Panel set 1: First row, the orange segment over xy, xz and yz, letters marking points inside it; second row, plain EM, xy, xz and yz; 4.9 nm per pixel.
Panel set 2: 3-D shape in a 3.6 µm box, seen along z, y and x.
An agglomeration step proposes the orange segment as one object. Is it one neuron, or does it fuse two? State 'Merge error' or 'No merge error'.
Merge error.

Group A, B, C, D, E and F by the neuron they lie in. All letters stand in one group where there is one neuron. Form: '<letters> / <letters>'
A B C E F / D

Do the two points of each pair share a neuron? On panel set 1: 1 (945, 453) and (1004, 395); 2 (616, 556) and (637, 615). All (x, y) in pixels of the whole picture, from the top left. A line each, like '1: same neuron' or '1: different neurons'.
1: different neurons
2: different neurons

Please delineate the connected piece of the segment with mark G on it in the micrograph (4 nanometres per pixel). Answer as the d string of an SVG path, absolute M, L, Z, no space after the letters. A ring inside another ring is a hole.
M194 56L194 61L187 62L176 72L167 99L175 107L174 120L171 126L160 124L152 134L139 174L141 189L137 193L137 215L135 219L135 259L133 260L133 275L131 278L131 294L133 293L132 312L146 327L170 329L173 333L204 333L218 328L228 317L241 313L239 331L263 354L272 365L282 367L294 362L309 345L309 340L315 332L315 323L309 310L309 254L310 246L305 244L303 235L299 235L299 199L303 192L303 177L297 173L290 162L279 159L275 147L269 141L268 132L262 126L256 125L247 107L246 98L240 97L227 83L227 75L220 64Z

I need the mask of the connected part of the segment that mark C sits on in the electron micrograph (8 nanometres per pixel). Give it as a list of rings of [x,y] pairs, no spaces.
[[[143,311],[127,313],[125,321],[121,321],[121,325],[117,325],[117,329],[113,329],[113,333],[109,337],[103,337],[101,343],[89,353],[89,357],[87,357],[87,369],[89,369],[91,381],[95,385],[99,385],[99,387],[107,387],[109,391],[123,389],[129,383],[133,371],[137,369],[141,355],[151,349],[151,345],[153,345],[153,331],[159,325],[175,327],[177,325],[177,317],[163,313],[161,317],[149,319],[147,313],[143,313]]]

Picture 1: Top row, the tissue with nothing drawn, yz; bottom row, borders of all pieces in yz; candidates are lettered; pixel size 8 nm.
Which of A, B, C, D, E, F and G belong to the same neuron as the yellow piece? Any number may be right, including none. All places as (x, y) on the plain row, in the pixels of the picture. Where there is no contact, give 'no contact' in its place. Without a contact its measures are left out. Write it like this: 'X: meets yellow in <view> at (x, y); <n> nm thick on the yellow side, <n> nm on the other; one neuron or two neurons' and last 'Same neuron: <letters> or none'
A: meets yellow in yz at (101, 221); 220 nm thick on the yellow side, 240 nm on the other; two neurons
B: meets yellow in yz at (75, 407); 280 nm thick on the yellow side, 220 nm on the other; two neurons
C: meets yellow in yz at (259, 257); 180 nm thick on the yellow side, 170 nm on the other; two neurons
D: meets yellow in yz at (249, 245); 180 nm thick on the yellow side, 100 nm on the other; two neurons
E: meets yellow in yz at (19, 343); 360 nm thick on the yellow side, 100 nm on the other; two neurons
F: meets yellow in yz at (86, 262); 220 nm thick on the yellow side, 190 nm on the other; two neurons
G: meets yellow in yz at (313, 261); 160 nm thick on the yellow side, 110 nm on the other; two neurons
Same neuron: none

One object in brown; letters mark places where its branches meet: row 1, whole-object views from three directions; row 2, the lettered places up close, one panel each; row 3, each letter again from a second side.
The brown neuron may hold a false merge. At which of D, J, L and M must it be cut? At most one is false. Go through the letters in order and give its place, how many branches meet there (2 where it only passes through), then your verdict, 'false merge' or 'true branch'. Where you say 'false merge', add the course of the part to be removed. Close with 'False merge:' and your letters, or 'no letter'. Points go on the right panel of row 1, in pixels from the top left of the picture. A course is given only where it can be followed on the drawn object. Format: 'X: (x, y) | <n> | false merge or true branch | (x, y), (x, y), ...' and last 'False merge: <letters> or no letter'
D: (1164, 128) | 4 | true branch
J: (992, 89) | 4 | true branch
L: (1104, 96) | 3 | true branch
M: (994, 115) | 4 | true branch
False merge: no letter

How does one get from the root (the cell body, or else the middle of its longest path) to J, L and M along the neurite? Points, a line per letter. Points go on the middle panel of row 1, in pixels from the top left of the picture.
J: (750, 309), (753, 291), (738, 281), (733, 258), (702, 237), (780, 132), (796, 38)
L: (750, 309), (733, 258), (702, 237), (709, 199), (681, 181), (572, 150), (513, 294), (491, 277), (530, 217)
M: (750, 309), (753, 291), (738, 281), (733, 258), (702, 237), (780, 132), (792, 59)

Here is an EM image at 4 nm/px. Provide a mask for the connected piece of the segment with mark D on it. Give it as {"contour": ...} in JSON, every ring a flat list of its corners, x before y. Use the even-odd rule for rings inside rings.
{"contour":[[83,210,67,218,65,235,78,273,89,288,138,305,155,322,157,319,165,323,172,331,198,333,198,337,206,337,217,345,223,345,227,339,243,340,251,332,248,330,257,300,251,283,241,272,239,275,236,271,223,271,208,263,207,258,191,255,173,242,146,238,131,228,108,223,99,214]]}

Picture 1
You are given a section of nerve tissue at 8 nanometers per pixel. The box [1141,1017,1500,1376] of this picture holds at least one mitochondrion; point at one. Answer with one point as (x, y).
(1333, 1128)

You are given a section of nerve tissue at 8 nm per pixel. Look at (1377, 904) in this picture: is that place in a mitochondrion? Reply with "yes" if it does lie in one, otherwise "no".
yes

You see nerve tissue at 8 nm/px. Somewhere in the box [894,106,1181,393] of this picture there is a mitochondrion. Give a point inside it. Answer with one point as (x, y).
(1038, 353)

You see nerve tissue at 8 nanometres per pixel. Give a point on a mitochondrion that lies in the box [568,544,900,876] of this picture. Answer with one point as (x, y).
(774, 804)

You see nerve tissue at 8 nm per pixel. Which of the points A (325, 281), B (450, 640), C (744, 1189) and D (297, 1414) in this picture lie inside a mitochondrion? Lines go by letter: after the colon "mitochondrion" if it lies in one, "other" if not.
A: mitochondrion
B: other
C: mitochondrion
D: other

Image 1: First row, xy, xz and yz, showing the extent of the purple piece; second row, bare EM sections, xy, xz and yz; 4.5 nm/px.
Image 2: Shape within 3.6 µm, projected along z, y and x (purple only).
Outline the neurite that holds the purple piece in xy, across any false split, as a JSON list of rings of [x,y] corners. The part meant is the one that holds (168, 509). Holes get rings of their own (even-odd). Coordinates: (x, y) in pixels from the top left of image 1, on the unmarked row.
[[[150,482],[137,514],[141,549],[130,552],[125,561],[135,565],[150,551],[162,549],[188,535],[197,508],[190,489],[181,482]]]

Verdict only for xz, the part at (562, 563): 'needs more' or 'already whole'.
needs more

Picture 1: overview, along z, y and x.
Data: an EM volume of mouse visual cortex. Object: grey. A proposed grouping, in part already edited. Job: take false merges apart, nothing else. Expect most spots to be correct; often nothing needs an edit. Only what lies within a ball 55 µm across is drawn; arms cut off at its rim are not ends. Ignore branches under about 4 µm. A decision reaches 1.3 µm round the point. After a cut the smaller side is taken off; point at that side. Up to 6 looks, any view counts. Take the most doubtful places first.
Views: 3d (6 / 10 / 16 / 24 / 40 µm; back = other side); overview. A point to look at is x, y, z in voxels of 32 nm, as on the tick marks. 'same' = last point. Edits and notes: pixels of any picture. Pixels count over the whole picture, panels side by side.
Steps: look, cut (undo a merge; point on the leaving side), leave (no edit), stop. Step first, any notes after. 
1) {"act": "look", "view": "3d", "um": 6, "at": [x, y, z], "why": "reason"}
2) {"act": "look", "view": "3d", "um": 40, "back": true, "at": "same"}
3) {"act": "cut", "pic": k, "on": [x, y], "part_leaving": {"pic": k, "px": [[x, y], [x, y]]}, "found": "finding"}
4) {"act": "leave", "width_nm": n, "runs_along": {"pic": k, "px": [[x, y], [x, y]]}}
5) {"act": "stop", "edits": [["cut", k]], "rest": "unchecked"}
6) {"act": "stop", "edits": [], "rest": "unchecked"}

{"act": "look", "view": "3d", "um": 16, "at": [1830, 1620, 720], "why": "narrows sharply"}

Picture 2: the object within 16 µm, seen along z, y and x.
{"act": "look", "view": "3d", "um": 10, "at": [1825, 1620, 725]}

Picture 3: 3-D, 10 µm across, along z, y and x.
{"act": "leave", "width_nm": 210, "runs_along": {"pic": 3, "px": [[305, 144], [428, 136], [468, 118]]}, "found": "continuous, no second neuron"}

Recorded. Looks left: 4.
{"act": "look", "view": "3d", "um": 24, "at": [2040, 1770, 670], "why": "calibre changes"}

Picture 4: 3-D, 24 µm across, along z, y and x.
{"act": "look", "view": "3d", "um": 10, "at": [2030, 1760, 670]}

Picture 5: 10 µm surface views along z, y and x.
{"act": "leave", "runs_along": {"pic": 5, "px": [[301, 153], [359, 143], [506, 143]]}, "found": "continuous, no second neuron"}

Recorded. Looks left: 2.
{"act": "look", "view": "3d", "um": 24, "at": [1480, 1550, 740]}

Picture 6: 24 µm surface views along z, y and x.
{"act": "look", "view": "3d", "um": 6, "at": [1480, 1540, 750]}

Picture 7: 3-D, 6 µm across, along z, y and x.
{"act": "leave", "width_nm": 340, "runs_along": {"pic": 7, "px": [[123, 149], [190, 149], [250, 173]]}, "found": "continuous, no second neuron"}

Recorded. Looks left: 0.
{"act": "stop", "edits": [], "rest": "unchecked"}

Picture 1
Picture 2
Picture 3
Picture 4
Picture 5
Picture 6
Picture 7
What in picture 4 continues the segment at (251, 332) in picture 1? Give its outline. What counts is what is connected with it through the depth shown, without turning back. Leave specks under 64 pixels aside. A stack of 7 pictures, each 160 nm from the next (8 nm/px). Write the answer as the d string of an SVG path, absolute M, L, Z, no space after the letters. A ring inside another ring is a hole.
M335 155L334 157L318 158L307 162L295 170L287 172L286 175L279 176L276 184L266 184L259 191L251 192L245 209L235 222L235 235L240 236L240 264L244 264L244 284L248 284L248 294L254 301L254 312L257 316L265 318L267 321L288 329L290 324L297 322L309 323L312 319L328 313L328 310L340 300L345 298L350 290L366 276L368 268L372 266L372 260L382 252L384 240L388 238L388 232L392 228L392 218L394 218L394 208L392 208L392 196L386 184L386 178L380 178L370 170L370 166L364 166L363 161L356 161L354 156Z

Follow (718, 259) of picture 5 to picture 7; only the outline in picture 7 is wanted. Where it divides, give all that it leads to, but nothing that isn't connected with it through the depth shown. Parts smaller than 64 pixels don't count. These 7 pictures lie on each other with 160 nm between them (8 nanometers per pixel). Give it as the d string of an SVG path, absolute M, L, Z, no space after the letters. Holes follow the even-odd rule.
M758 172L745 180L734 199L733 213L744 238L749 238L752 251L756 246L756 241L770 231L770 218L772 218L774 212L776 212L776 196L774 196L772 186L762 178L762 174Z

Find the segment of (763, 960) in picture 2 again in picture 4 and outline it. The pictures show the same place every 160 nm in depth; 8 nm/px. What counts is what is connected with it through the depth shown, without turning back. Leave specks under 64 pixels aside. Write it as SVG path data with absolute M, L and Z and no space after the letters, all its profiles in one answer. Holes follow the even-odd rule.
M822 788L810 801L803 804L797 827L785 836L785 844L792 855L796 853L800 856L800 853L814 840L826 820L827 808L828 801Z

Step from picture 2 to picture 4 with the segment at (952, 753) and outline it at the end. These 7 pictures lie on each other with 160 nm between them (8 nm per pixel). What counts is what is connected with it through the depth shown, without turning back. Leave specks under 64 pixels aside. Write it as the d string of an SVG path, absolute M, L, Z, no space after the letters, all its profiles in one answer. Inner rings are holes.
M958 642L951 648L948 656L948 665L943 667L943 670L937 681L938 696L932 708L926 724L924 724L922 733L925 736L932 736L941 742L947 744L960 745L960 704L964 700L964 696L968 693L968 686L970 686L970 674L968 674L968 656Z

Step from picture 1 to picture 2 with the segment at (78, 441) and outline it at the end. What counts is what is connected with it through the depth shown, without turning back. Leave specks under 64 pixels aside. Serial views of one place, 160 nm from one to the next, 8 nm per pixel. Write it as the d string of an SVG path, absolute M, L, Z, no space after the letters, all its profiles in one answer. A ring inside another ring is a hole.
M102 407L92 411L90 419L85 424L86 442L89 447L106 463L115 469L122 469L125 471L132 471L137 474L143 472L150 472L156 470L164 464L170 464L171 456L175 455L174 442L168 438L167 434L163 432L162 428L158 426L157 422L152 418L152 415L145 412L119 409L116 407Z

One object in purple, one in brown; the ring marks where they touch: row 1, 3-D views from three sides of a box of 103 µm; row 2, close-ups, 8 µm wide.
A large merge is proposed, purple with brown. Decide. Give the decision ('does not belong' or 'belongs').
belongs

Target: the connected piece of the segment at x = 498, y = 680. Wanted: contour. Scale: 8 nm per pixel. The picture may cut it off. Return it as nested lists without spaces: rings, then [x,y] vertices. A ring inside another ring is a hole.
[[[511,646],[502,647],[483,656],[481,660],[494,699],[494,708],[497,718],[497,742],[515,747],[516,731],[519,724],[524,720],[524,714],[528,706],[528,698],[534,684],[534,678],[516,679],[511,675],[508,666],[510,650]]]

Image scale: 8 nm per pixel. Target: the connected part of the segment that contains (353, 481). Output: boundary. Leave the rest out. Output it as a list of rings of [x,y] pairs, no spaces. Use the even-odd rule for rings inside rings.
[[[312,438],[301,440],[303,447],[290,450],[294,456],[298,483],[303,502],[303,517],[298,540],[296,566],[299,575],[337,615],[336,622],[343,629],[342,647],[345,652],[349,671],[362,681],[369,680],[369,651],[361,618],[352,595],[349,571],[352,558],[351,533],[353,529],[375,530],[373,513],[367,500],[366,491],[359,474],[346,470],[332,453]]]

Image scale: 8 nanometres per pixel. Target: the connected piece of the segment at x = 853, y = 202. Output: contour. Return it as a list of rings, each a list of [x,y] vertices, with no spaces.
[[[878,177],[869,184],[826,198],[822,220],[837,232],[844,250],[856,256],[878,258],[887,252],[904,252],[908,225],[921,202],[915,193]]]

WHAT THE EXERCISE ASKS: Copy out, from the listing above, every line that contains the word "lettered".

RESPONSE TO THIS TASK:
Picture 1: Top row, the tissue with nothing drawn, yz; bottom row, borders of all pieces in yz; candidates are lettered; pixel size 8 nm.
One object in brown; letters mark places where its branches meet: row 1, whole-object views from three directions; row 2, the lettered places up close, one panel each; row 3, each letter again from a second side.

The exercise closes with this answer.